The Dabo Swinney dynasty at Clemson is not just collapsing; it's now the target of scathing, "get-out-while-you-can" advice from college football's most powerful voice.
ESPN's Paul Finebaum, who has watched Clemson spiral from a No. 4 preseason ranking to a 3-5 laughing stock, "sounded off" on the Tigers' head coach Monday, delivering a message that was equal parts public intervention and ominous warning.
Following Clemson's latest humiliation—a 46-45 home loss to Duke—Finebaum said it's time for Swinney to find an exit.
"Nobody here is suggesting Dabo Swinney be fired,” Finebaum said on The Matt Barrie Show. “I am strongly suggesting Dabo Swinney get outta there, though. It’s gotten so bad, and I hate to see a Hall of Fame coach act that petulant and that poorly."
Finebaum's advice: Swinney needs to "hit the restart button" on his career, somewhere else.
"I don’t have any doubt he can find a job," Finebaum continued. "And sometimes you just have to move on... I think his agent should look around and say OK, which one of these openings would be fun for me? Where can I go... where I can just hit the restart button?”
'His Fan Base Will Want Him Fired'
The criticism comes as Clemson hits a new low point, now 3-5 on the season and 2-4 in the ACC. The Tigers are in serious danger of missing a bowl game for the first time since 2004, a catastrophic fall for a team that began the year with national title aspirations.
Finebaum, in particular, took issue with Swinney's increasingly sour public demeanor.
“And quit being a cranky, get-off-your-lawn guy and make these self-deprecating jokes about getting fired, when everybody knows he’s not getting fired,” Finebaum added.

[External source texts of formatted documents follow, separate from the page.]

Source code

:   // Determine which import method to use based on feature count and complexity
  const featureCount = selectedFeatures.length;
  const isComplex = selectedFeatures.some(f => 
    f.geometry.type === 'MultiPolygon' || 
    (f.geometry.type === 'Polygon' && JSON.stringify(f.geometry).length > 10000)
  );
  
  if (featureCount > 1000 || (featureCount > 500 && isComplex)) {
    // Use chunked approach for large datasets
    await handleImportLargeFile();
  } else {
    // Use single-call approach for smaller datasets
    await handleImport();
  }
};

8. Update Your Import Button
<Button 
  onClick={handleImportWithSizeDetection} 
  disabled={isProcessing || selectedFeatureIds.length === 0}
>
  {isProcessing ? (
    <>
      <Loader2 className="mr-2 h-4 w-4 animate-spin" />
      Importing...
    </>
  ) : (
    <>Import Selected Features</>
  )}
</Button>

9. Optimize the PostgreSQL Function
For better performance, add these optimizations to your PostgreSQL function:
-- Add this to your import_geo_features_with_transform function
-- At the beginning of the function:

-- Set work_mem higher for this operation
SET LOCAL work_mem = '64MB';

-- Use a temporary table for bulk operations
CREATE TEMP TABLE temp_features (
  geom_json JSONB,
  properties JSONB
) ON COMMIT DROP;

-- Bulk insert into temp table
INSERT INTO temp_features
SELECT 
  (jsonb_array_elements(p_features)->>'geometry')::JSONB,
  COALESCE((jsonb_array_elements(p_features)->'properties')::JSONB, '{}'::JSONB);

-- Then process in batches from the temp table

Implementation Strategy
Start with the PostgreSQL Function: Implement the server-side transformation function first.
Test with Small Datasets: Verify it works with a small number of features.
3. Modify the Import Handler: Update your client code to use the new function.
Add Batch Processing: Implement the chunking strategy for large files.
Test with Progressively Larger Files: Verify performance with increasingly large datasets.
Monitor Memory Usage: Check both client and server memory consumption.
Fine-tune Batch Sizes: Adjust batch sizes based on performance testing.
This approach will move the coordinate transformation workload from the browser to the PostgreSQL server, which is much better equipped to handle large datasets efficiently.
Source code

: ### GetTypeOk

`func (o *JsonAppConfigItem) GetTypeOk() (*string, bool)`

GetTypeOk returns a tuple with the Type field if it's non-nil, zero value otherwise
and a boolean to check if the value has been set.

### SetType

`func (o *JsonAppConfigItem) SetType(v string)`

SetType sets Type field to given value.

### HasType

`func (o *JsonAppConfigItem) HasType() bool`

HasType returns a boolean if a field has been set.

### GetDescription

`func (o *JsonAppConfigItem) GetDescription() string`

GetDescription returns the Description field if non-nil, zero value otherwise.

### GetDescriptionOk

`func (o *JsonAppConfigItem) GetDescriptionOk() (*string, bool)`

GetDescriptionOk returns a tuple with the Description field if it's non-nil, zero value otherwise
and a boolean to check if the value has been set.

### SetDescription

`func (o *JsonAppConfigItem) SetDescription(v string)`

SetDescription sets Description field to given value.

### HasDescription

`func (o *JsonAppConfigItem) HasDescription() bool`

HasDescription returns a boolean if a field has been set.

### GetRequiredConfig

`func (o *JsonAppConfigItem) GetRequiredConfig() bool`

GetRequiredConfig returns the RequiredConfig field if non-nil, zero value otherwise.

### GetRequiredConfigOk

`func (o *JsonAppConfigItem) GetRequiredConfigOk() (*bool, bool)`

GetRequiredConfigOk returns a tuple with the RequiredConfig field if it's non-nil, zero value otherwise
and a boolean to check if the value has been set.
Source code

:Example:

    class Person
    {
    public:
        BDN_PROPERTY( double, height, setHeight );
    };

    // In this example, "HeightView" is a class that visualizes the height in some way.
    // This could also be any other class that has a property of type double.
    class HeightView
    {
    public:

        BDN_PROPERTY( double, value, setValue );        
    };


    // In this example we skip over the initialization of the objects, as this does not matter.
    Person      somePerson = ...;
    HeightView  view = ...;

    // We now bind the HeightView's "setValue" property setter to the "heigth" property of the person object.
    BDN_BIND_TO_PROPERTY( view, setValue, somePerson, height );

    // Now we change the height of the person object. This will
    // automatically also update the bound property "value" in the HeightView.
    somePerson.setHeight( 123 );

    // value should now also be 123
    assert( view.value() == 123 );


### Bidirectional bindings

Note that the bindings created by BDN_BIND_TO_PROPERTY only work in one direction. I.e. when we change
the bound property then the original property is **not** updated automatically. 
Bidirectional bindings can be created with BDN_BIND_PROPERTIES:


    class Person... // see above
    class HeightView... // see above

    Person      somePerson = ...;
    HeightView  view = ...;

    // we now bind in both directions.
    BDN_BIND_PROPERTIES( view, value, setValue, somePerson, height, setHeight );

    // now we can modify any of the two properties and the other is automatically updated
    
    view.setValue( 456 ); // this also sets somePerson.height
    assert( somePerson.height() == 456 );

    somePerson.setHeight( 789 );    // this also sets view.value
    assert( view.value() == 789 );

But that's where he delivered his final warning. While Swinney may not be on the hot seat in 2025, Finebaum cautioned that the "new normal" in college football means his runway is shorter than he thinks. If this disastrous trend continues, the program he built will be the first to show him the door.
“If he’s not careful though — and if this season ends the way it obviously is, and next season doesn’t go well — his fan base will want him fired. That’s the new normal in college football.”